Sometimes there’s friction for a reason

Roger Peng

Thinking about my post on Theranos yesterday it occurred to me that one thing that’s great about all of the innovation and technology coming out of places like Silicon Valley is the tremendous reduction of friction in our lives. With Uber it’s much easier to get a ride because of improvement in communication and an increase in the supply of cars. With Amazon, I can get that jug of vegetable oil that I always wanted without having to leave the house, because Amazon.

So why is there all this friction? Sometimes it’s because of regulation, which may have made sense at an earlier time, but perhaps doesn’t make as much sense now. Sometimes, you need a company like Amazon to really master the logistics operation to be able to deliver anything anywhere. Otherwise, you’re just stuck driving to the grocery store to get that vegetable oil.

But sometimes there’s friction for a reason. For example, Ben Thompson talks about how previously there was quite a bit more friction involved before law enforcement could listen in on our communications. Although wiretapping had long been around (as noted by David Simon of…The Wire) the removal of all friction by the NSA made the situation quite different. Related to this idea is the massive data release from OkCupid a few weeks ago, as I discussed on the latest Not So Standard Deviations podcast episode. Sure, your OkCupid profile is visible to everyone with an account, but having someone vacuum up 70,000 profiles and dumping them on the web for anyone to view is not what people signed up for—there is a qualitative difference there.

When it comes to Theranos and diagnostic testing in general, there is similarly a need for some friction in order to protect public health. John Ioannides notes in his commentary for JAMA:

Even if the tests were accurate, when they are performed in massive scale and multiple times, the possibility of causing substantial harm from widespread testing is very real, as errors accumulate with multiple testing. Repeated testing of an individual is potentially a dangerous self-harm practice, and these individuals are destined to have some incorrect laboratory results and eventually experience harm, such as, for example, the anxiety of being labeled with a serious condition or adverse effects from increased testing and procedures to evaluate false-positive test results. Moreover, if the diagnostic testing process becomes dissociated from physicians, self-testing and self-interpretation could cause even more problems than they aim to solve.
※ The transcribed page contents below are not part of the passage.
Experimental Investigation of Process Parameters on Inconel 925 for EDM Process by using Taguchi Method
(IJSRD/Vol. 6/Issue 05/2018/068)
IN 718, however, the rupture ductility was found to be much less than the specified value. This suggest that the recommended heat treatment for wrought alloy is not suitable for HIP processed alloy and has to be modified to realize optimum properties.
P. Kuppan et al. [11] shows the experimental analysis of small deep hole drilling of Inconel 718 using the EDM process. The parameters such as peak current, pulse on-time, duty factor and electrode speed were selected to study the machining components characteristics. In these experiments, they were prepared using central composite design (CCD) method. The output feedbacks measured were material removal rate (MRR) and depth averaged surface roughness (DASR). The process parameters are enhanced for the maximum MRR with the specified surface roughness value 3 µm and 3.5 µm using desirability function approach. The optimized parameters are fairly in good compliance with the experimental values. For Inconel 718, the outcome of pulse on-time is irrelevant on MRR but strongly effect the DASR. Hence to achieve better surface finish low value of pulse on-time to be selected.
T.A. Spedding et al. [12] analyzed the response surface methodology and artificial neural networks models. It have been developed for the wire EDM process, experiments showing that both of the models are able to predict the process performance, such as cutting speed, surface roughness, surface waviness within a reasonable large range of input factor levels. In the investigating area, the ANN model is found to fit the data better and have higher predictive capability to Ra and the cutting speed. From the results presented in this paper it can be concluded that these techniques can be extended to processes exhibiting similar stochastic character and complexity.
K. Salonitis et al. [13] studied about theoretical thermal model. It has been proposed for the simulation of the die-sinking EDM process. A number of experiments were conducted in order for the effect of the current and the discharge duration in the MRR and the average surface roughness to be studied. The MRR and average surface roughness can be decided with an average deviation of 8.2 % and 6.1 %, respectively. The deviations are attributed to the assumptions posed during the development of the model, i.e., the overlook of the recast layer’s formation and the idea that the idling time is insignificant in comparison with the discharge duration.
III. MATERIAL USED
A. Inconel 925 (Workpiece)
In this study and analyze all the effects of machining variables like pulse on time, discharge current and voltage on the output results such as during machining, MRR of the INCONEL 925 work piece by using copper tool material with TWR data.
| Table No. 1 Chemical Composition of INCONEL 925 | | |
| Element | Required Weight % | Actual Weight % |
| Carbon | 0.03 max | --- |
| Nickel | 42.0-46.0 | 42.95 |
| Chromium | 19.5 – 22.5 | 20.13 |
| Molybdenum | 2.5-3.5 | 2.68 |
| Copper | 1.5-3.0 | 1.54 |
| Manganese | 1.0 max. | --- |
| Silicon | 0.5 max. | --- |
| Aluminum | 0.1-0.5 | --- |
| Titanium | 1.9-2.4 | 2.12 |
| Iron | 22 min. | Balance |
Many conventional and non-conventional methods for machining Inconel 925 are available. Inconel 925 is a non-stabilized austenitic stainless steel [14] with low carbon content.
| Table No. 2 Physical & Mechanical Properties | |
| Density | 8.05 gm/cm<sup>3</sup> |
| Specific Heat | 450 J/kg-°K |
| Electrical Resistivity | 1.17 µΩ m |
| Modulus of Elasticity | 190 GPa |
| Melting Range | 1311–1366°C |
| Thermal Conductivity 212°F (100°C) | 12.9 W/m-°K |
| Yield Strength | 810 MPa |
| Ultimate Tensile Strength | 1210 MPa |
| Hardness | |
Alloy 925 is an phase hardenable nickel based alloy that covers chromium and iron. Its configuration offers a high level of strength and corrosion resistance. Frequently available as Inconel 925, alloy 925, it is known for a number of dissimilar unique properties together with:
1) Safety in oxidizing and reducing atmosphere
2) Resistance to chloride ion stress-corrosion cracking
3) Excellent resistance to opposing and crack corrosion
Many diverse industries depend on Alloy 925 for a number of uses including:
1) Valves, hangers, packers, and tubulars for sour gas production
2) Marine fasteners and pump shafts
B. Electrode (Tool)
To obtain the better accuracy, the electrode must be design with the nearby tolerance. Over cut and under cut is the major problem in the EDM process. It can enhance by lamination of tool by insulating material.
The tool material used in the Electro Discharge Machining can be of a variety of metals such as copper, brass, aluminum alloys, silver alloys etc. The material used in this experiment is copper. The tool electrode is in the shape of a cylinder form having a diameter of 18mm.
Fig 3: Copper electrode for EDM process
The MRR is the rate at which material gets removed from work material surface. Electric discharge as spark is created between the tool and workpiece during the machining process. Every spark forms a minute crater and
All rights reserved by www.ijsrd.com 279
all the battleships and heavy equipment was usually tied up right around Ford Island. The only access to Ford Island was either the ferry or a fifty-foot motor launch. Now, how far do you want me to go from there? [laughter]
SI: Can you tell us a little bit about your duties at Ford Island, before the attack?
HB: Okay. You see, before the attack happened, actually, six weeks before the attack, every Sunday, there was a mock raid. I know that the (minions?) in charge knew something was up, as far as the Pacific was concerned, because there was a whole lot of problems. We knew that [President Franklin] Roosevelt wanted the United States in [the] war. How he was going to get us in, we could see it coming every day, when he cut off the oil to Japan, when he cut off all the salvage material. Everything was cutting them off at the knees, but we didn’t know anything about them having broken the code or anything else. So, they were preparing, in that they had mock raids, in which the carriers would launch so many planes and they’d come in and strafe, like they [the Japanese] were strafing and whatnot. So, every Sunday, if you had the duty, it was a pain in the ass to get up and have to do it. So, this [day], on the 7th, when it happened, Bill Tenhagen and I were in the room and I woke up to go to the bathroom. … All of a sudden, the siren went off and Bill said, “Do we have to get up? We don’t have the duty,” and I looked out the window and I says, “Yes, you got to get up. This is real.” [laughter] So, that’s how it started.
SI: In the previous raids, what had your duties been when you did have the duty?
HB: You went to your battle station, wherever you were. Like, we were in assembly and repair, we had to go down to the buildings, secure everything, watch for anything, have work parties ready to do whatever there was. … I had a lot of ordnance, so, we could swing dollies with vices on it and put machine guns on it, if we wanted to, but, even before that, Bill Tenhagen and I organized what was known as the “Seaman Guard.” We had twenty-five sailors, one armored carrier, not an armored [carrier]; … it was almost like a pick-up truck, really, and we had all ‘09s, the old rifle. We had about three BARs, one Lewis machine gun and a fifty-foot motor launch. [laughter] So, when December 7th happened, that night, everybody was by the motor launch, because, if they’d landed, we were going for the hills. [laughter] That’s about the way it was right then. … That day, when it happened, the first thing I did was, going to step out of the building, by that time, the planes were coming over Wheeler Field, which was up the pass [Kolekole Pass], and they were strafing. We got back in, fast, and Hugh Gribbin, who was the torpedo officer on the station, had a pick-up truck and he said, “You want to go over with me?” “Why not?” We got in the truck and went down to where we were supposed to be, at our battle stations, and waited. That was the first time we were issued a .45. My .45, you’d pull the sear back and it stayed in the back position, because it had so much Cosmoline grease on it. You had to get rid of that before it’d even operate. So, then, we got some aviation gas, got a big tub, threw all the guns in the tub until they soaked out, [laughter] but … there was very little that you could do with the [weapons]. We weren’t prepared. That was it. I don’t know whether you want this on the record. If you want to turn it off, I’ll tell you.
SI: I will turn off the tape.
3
Unlike with the NSA, where the differences in scale may be difficult to quantify because the exact extent of the program is unknown to most people, with diagnostic testing, we can precisely quantify how a diagnostic test’s characteristics will change if we apply it to 1,000 people vs. 1,000,000 people. This is why organizations like the US Preventative Services Task Force so carefully considers recommendations for testing or screening (and why they have a really tough job).

I’ll admit that a lot of the friction in our daily lives is pointless and it would be great to reduce it if possible. But in many cases, it was us that put the friction there for a reason, and it’s sometimes good to think about why before we move to eliminate it.